## TASK GOAL
In the records below, find each line that holds "roda" and return it.

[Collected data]
= Beginning of Section =

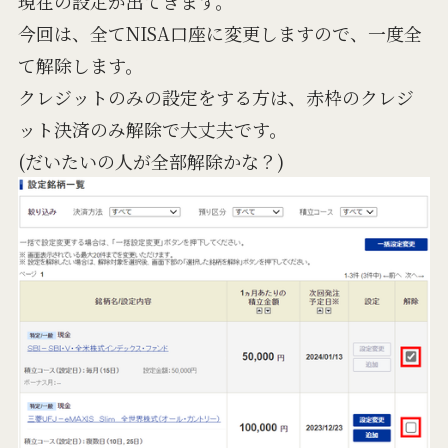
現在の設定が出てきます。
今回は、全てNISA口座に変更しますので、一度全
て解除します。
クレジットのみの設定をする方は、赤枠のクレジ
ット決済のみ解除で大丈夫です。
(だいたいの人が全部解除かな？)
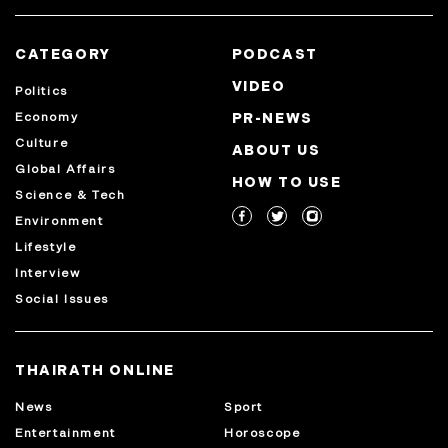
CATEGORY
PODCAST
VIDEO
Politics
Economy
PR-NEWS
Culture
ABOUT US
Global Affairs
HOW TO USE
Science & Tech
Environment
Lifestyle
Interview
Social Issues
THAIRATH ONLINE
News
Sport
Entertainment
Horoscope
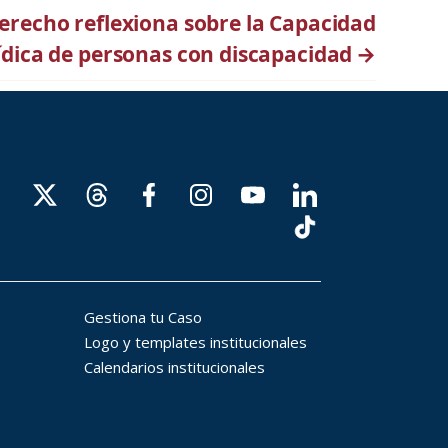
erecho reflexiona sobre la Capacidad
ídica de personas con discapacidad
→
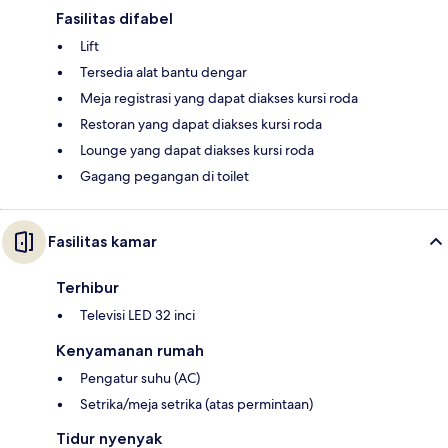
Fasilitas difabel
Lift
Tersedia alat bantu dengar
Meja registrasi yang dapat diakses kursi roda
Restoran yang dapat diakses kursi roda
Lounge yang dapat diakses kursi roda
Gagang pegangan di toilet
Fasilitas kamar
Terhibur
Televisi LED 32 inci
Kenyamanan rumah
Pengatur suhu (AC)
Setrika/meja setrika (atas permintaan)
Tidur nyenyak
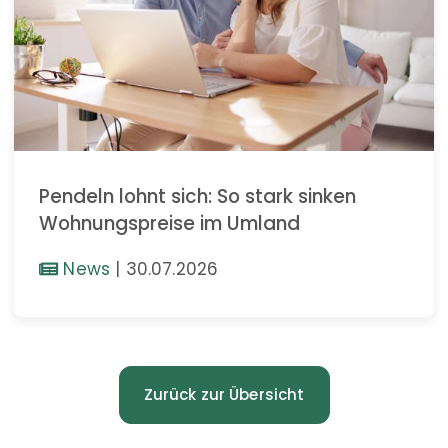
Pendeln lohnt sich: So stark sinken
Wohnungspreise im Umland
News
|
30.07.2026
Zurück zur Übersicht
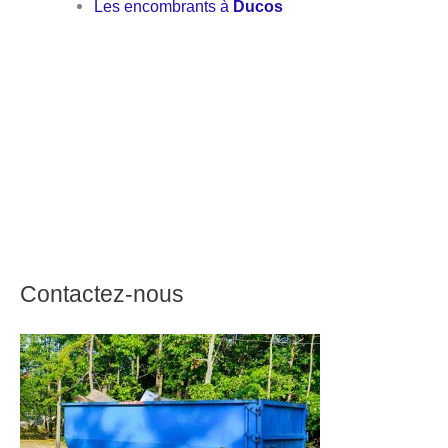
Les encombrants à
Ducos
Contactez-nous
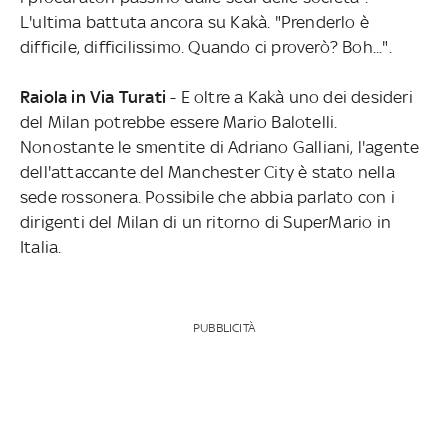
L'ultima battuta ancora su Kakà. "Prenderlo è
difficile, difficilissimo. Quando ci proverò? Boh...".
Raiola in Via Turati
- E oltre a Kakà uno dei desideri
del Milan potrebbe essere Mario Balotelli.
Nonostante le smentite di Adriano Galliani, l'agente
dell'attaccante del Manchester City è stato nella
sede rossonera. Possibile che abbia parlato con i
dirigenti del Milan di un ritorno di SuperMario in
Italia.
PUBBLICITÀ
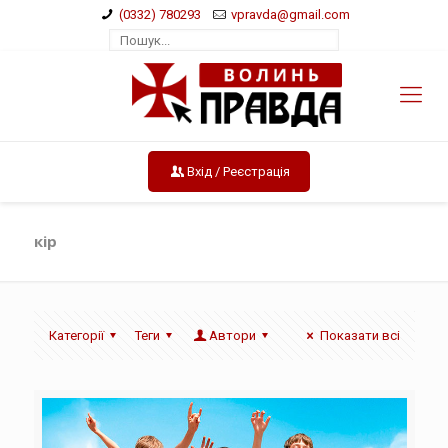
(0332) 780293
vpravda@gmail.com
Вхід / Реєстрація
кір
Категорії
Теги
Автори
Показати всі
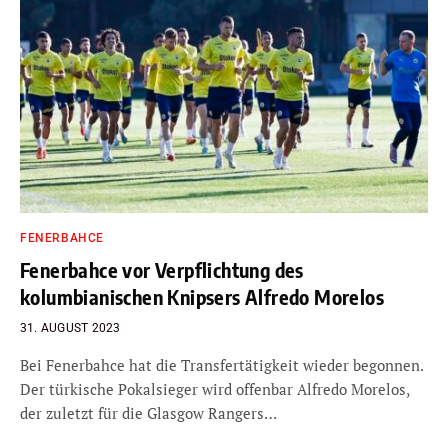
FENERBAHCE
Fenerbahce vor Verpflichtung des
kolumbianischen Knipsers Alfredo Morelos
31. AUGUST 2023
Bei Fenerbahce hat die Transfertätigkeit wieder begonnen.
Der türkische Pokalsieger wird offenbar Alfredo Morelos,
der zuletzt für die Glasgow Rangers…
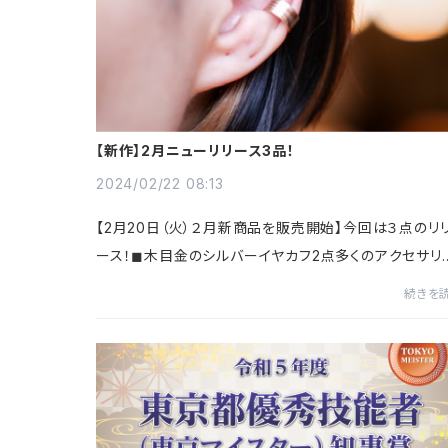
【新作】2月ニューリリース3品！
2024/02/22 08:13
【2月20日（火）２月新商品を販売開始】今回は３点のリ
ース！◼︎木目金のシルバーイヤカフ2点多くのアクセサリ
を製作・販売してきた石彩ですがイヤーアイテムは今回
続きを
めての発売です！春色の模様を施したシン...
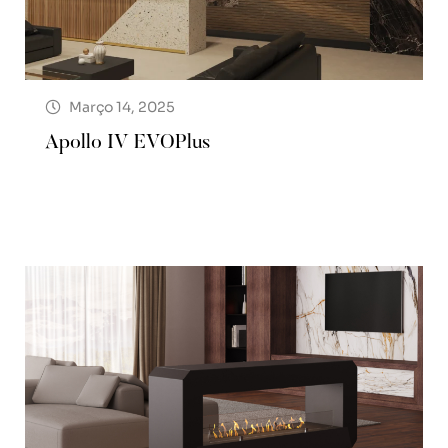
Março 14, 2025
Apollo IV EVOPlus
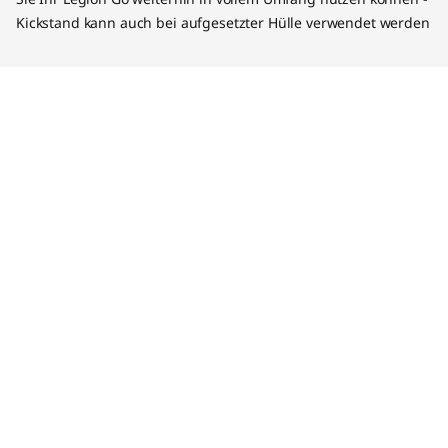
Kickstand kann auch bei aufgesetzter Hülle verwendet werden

= End of Section =
= Beginning of Section =

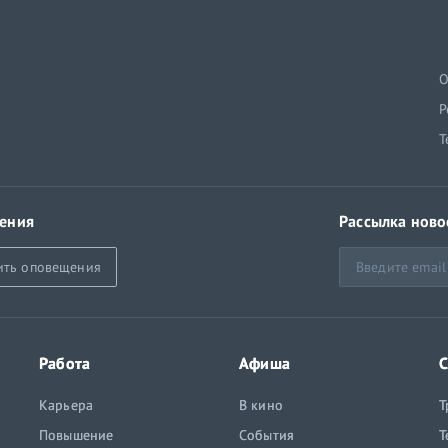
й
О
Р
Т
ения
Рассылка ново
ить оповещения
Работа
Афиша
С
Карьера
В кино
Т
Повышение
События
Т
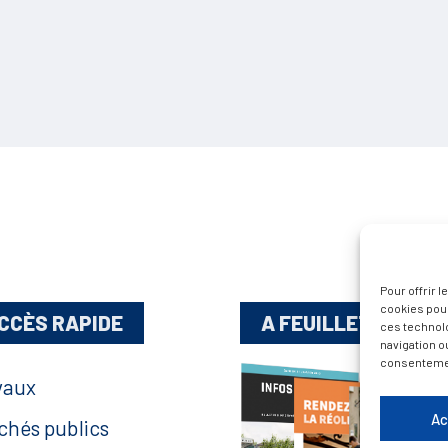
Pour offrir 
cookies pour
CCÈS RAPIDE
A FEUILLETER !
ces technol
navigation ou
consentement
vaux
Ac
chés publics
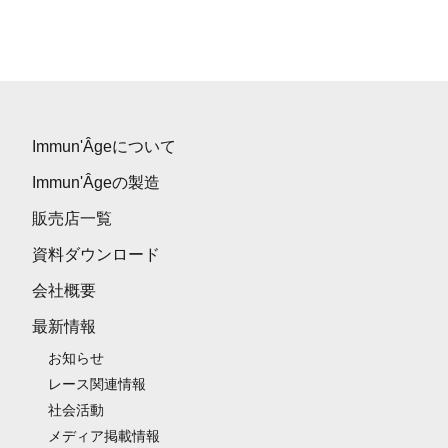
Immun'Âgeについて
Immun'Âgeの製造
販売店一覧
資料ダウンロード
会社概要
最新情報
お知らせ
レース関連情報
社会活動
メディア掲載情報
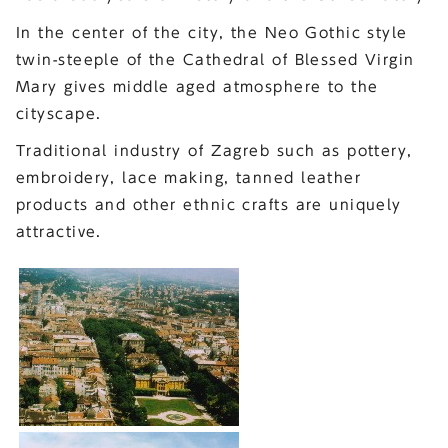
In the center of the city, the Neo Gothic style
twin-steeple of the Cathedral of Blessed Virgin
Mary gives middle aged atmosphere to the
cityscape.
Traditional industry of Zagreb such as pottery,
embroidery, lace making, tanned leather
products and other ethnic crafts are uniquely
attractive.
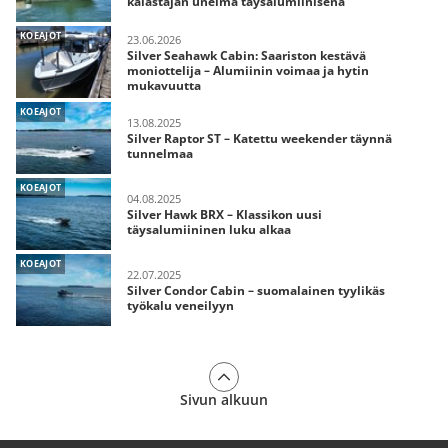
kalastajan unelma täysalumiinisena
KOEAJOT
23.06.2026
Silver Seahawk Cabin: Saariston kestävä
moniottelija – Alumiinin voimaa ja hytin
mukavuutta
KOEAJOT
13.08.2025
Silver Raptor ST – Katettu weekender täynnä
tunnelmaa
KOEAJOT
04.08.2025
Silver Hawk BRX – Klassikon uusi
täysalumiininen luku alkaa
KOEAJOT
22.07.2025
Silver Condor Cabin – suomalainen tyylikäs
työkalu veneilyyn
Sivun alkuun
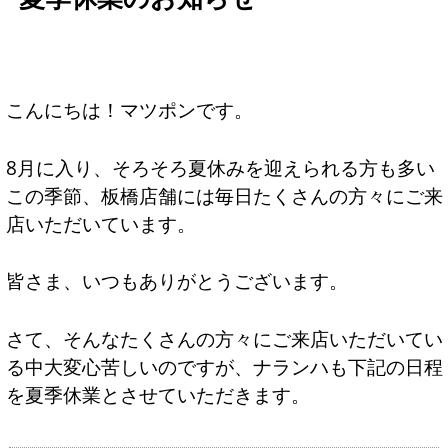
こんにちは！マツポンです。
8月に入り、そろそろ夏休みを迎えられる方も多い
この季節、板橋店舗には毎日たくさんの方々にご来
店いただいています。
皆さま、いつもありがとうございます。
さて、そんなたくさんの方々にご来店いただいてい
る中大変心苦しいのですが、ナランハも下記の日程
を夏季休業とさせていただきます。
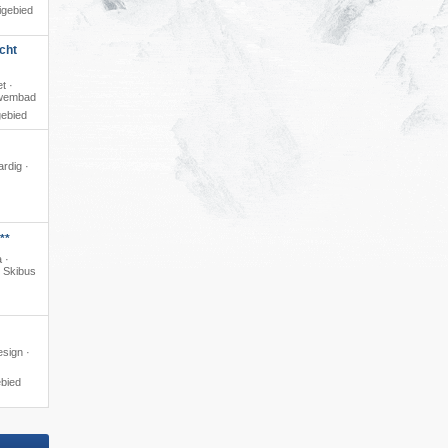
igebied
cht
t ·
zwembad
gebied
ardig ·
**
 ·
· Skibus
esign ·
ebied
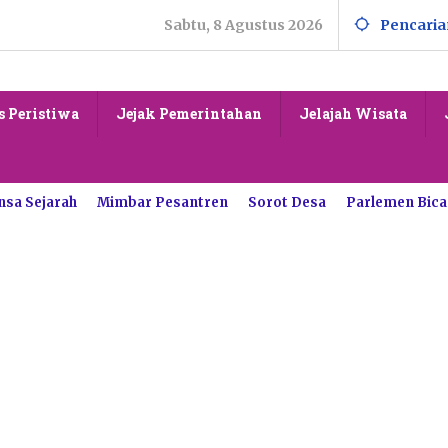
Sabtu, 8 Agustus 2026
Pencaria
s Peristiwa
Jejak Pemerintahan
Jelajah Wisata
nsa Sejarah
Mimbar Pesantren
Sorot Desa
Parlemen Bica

= End of Section =

## ANSWER SECTION
Meja registrasi yang dapat diakses kursi roda
Restoran yang dapat diakses kursi roda
Lounge yang dapat diakses kursi roda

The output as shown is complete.